(Bounding box entries)
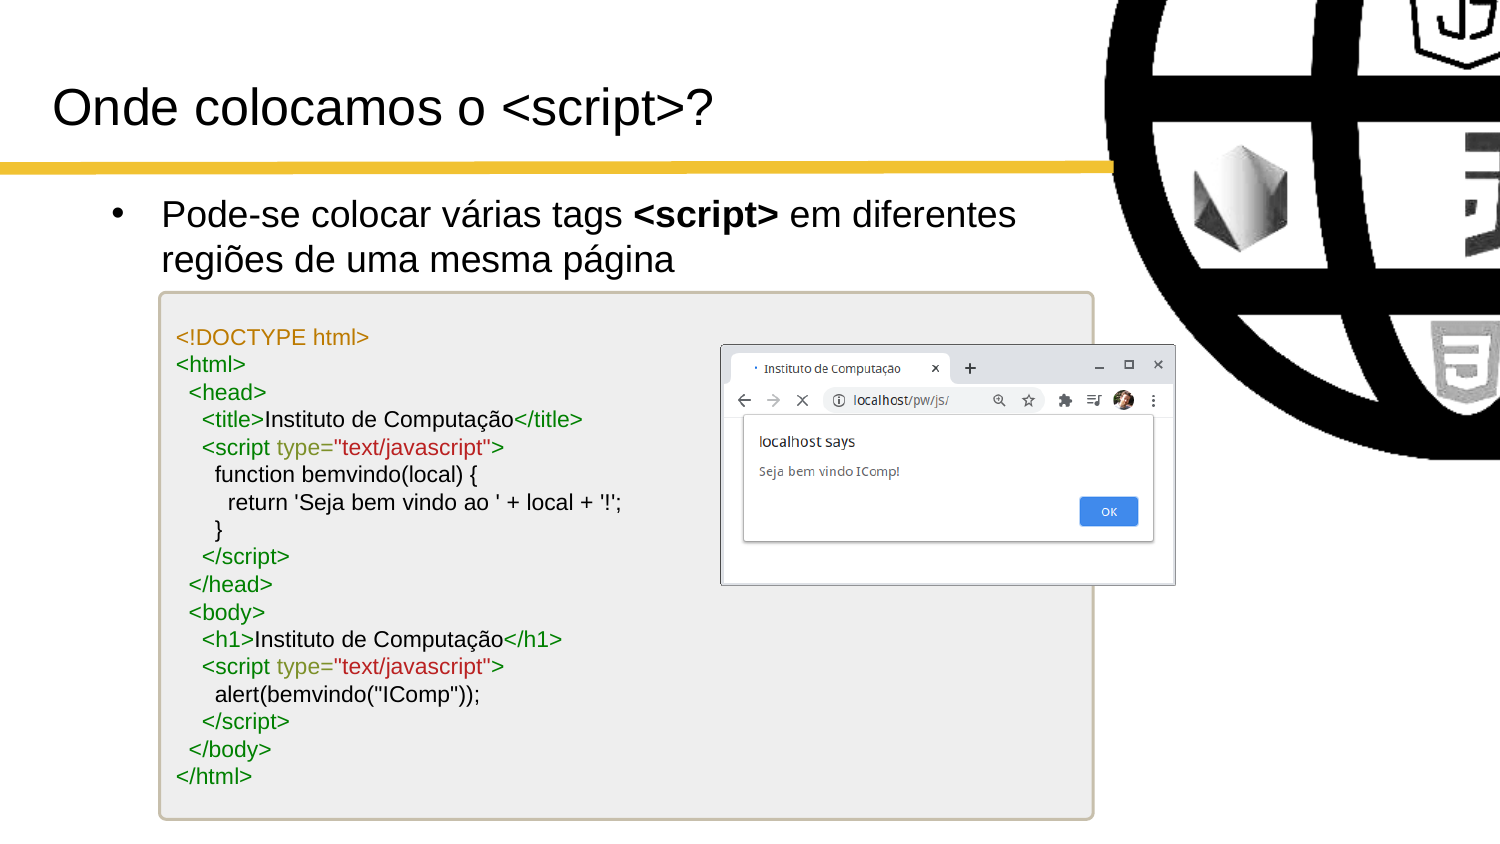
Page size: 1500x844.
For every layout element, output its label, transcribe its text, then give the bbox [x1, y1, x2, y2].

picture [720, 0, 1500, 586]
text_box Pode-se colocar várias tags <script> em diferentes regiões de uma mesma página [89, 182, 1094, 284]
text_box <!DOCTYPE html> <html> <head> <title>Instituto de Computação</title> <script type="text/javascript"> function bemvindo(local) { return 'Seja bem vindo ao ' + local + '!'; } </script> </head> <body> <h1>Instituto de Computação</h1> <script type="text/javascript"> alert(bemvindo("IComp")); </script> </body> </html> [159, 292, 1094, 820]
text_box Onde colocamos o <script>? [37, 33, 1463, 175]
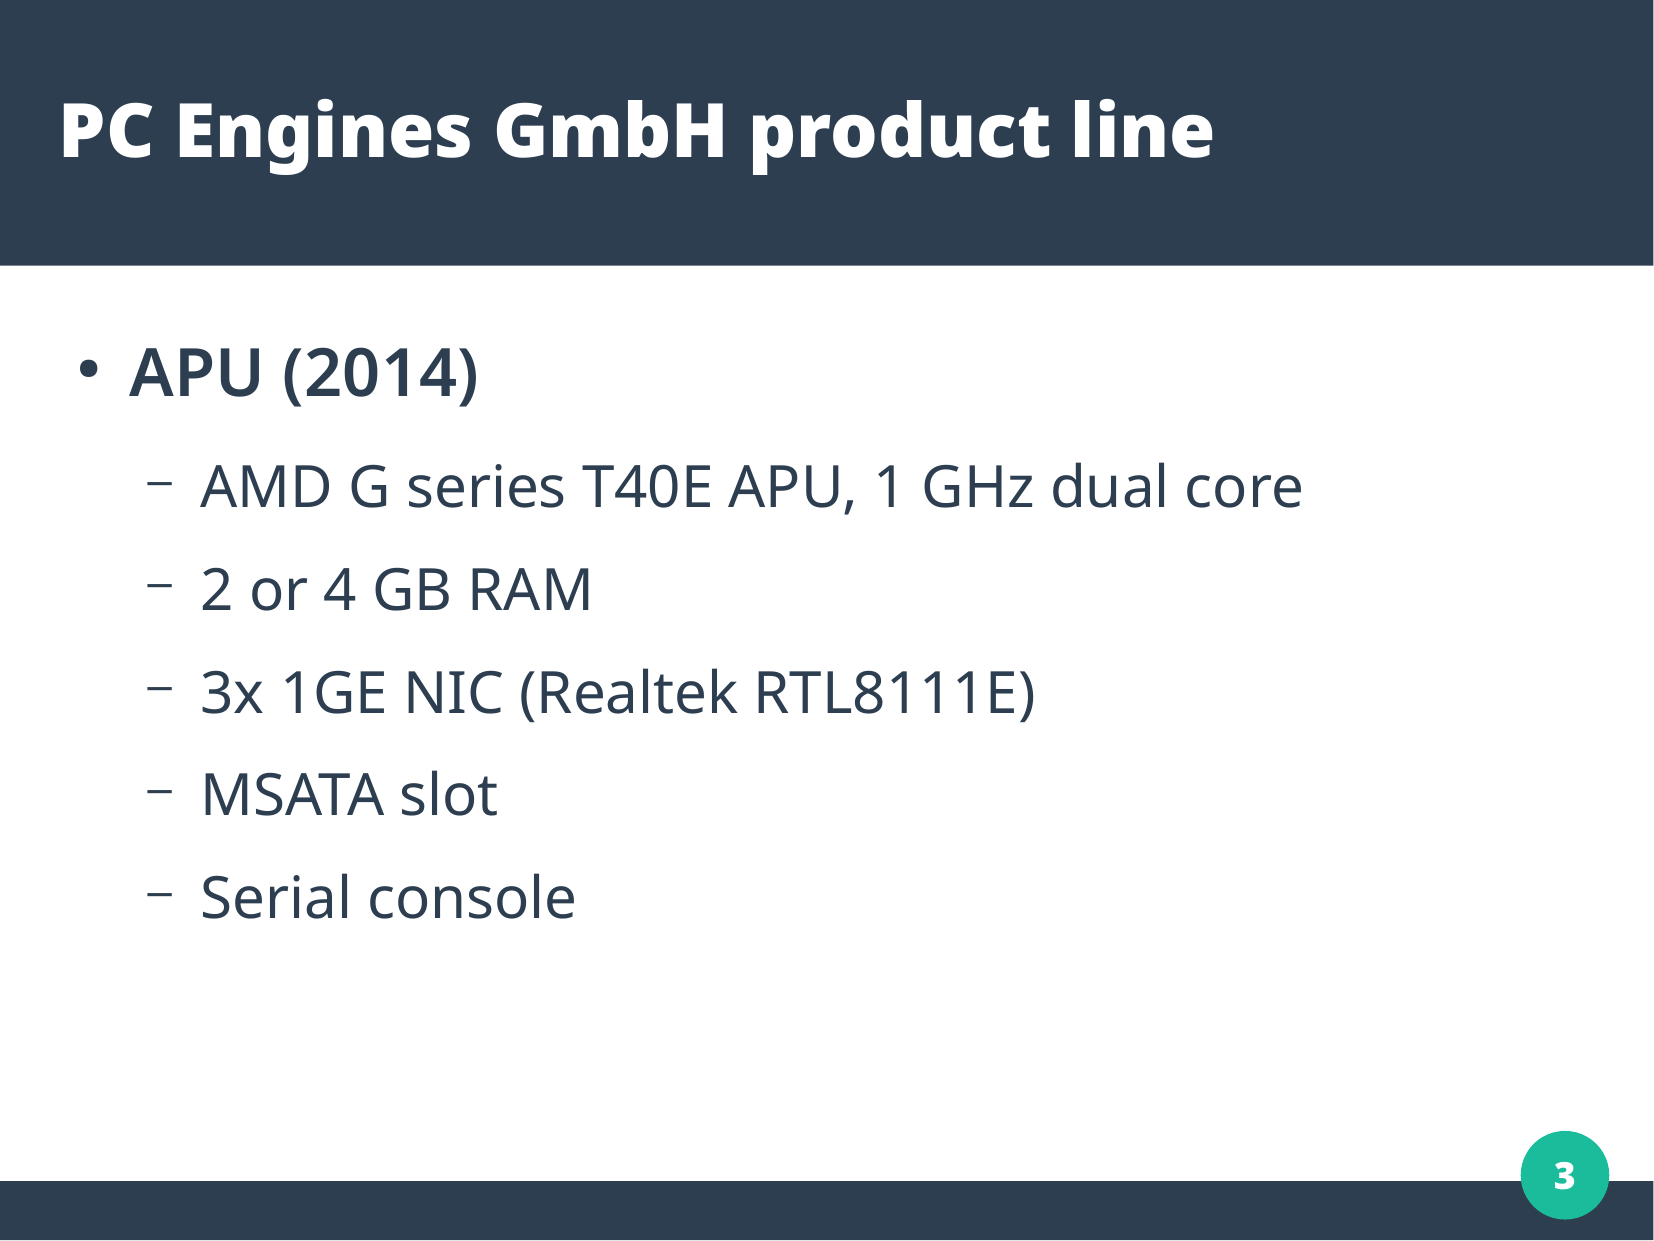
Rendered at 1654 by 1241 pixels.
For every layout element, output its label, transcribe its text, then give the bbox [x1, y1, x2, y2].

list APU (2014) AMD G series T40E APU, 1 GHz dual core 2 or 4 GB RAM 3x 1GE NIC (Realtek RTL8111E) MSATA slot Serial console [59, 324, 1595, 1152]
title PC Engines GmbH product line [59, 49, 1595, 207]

▸ The request: Copy out all of the material above word for word, omitting the pictures.

▸ Result of this exercise:
Page size: 1500x844.
For every layout element, output its label, transcribe its text, then give the bbox [x1, y1, x2, y2].

picture [720, 0, 1500, 586]
text_box Pode-se colocar várias tags <script> em diferentes regiões de uma mesma página [89, 182, 1094, 284]
text_box <!DOCTYPE html> <html> <head> <title>Instituto de Computação</title> <script type="text/javascript"> function bemvindo(local) { return 'Seja bem vindo ao ' + local + '!'; } </script> </head> <body> <h1>Instituto de Computação</h1> <script type="text/javascript"> alert(bemvindo("IComp")); </script> </body> </html> [159, 292, 1094, 820]
text_box Onde colocamos o <script>? [37, 33, 1463, 175]
Rendered at 1654 by 1241 pixels.
For every layout element, output its label, transcribe its text, then give the bbox [x1, y1, x2, y2].

list APU (2014) AMD G series T40E APU, 1 GHz dual core 2 or 4 GB RAM 3x 1GE NIC (Realtek RTL8111E) MSATA slot Serial console [59, 324, 1595, 1152]
title PC Engines GmbH product line [59, 49, 1595, 207]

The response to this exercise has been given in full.